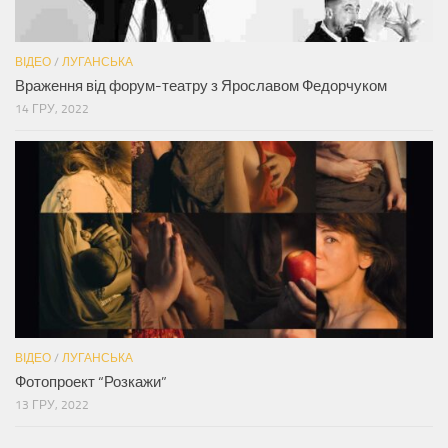
ВІДЕО
/
ЛУГАНСЬКА
Враження від форум-театру з Ярославом Федорчуком
14 ГРУ, 2022
ВІДЕО
/
ЛУГАНСЬКА
Фотопроект “Розкажи”
13 ГРУ, 2022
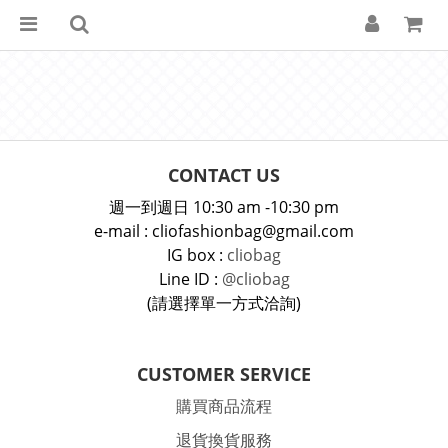
CONTACT US
週一到週日 10:30 am -10:30 pm
e-mail : cliofashionbag@gmail.com
IG box :
cliobag
Line ID :
@cliobag
(請選擇單一方式洽詢)
CUSTOMER SERVICE
購買商品流程
退貨換貨服務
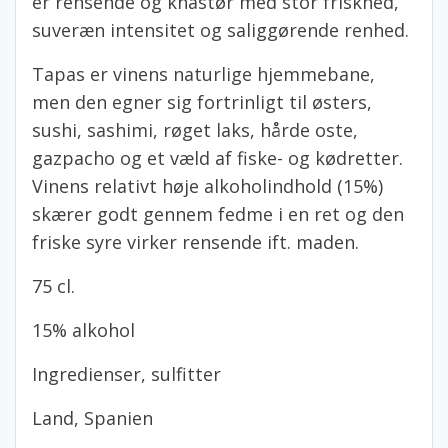
er rensende og knastør med stor friskhed,
suveræn intensitet og saliggørende renhed.
Tapas er vinens naturlige hjemmebane,
men den egner sig fortrinligt til østers,
sushi, sashimi, røget laks, hårde oste,
gazpacho og et væld af fiske- og kødretter.
Vinens relativt høje alkoholindhold (15%)
skærer godt gennem fedme i en ret og den
friske syre virker rensende ift. maden.
75 cl.
15% alkohol
Ingredienser, sulfitter
Land, Spanien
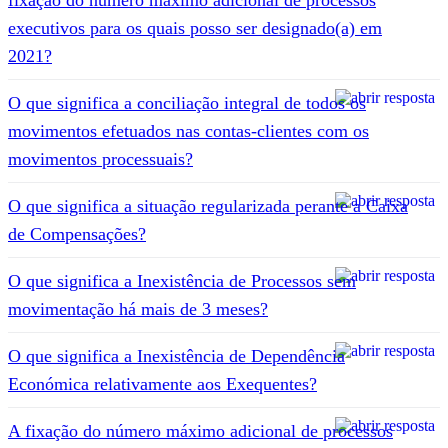
executivos para os quais posso ser designado(a) em
2021?
O que significa a conciliação integral de todos os
movimentos efetuados nas contas-clientes com os
movimentos processuais?
O que significa a situação regularizada perante a Caixa
de Compensações?
O que significa a Inexistência de Processos sem
movimentação há mais de 3 meses?
O que significa a Inexistência de Dependência
Económica relativamente aos Exequentes?
A fixação do número máximo adicional de processos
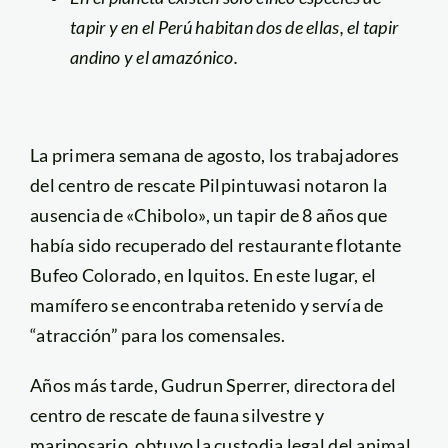
tapir y en el Perú habitan dos de ellas, el tapir
andino y el amazónico.
La primera semana de agosto, los trabajadores
del centro de rescate Pilpintuwasi notaron la
ausencia de «Chibolo», un tapir de 8 años que
había sido recuperado del restaurante flotante
Bufeo Colorado, en Iquitos. En este lugar, el
mamífero se encontraba retenido y servía de
“atracción” para los comensales.
Años más tarde, Gudrun Sperrer, directora del
centro de rescate de fauna silvestre y
mariposario, obtuvo la custodia legal del animal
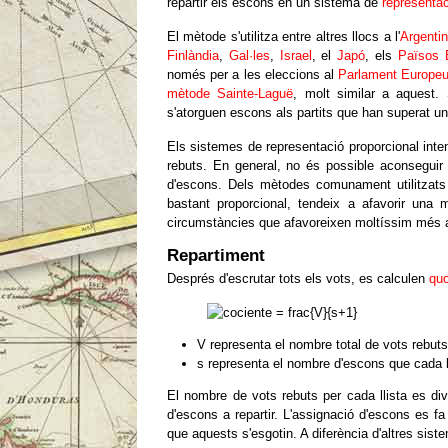
repartir els escons en un sistema de
representac
El mètode s'utilitza entre altres llocs a l'
Argenti
Finlàndia
,
Gal·les
,
Israel
, el
Japó
, els
Països 
només per a les eleccions al
Parlament Europe
mètode Sainte-Laguë
, molt similar a aquest.
s'atorguen escons als partits que han superat u
Els sistemes de representació proporcional inte
rebuts. En general, no és possible aconseguir 
d'escons. Dels mètodes comunament utilitzats
bastant proporcional, tendeix a afavorir una 
circumstàncies que afavoreixen moltíssim més a
Repartiment
Després d'escrutar tots els vots, es calculen
quo
V representa el nombre total de vots rebuts p
s representa el nombre d'escons que cada ll
El nombre de vots rebuts per cada llista es di
d'escons a repartir. L'assignació d'escons es 
que aquests s'esgotin. A diferència d'altres sist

TASK TO COMPLETE: Repeat everything in the records above exactly; pictures are not part of the copy.

EXERCISE ANSWER:
ВІДЕО
/
ЛУГАНСЬКА
Враження від форум-театру з Ярославом Федорчуком
14 ГРУ, 2022
ВІДЕО
/
ЛУГАНСЬКА
Фотопроект “Розкажи”
13 ГРУ, 2022
CONTACT US
週一到週日 10:30 am -10:30 pm
e-mail : cliofashionbag@gmail.com
IG box :
cliobag
Line ID :
@cliobag
(請選擇單一方式洽詢)
CUSTOMER SERVICE
購買商品流程
退貨換貨服務
er rensende og knastør med stor friskhed,
suveræn intensitet og saliggørende renhed.
Tapas er vinens naturlige hjemmebane,
men den egner sig fortrinligt til østers,
sushi, sashimi, røget laks, hårde oste,
gazpacho og et væld af fiske- og kødretter.
Vinens relativt høje alkoholindhold (15%)
skærer godt gennem fedme i en ret og den
friske syre virker rensende ift. maden.
75 cl.
15% alkohol
Ingredienser, sulfitter
Land, Spanien
executivos para os quais posso ser designado(a) em
2021?
O que significa a conciliação integral de todos os
movimentos efetuados nas contas-clientes com os
movimentos processuais?
O que significa a situação regularizada perante a Caixa
de Compensações?
O que significa a Inexistência de Processos sem
movimentação há mais de 3 meses?
O que significa a Inexistência de Dependência
Económica relativamente aos Exequentes?
A fixação do número máximo adicional de processos
tapir y en el Perú habitan dos de ellas, el tapir
andino y el amazónico.
La primera semana de agosto, los trabajadores
del centro de rescate Pilpintuwasi notaron la
ausencia de «Chibolo», un tapir de 8 años que
había sido recuperado del restaurante flotante
Bufeo Colorado, en Iquitos. En este lugar, el
mamífero se encontraba retenido y servía de
“atracción” para los comensales.
Años más tarde, Gudrun Sperrer, directora del
centro de rescate de fauna silvestre y
mariposario, obtuvo la custodia legal del animal
repartir els escons en un sistema de
representac
El mètode s'utilitza entre altres llocs a l'
Argenti
Finlàndia
,
Gal·les
,
Israel
, el
Japó
, els
Països 
només per a les eleccions al
Parlament Europe
mètode Sainte-Laguë
, molt similar a aquest.
s'atorguen escons als partits que han superat u
Els sistemes de representació proporcional inte
rebuts. En general, no és possible aconseguir 
d'escons. Dels mètodes comunament utilitzats
bastant proporcional, tendeix a afavorir una 
circumstàncies que afavoreixen moltíssim més a
Repartiment
Després d'escrutar tots els vots, es calculen
quo
V representa el nombre total de vots rebuts p
s representa el nombre d'escons que cada ll
El nombre de vots rebuts per cada llista es di
d'escons a repartir. L'assignació d'escons es 
que aquests s'esgotin. A diferència d'altres sist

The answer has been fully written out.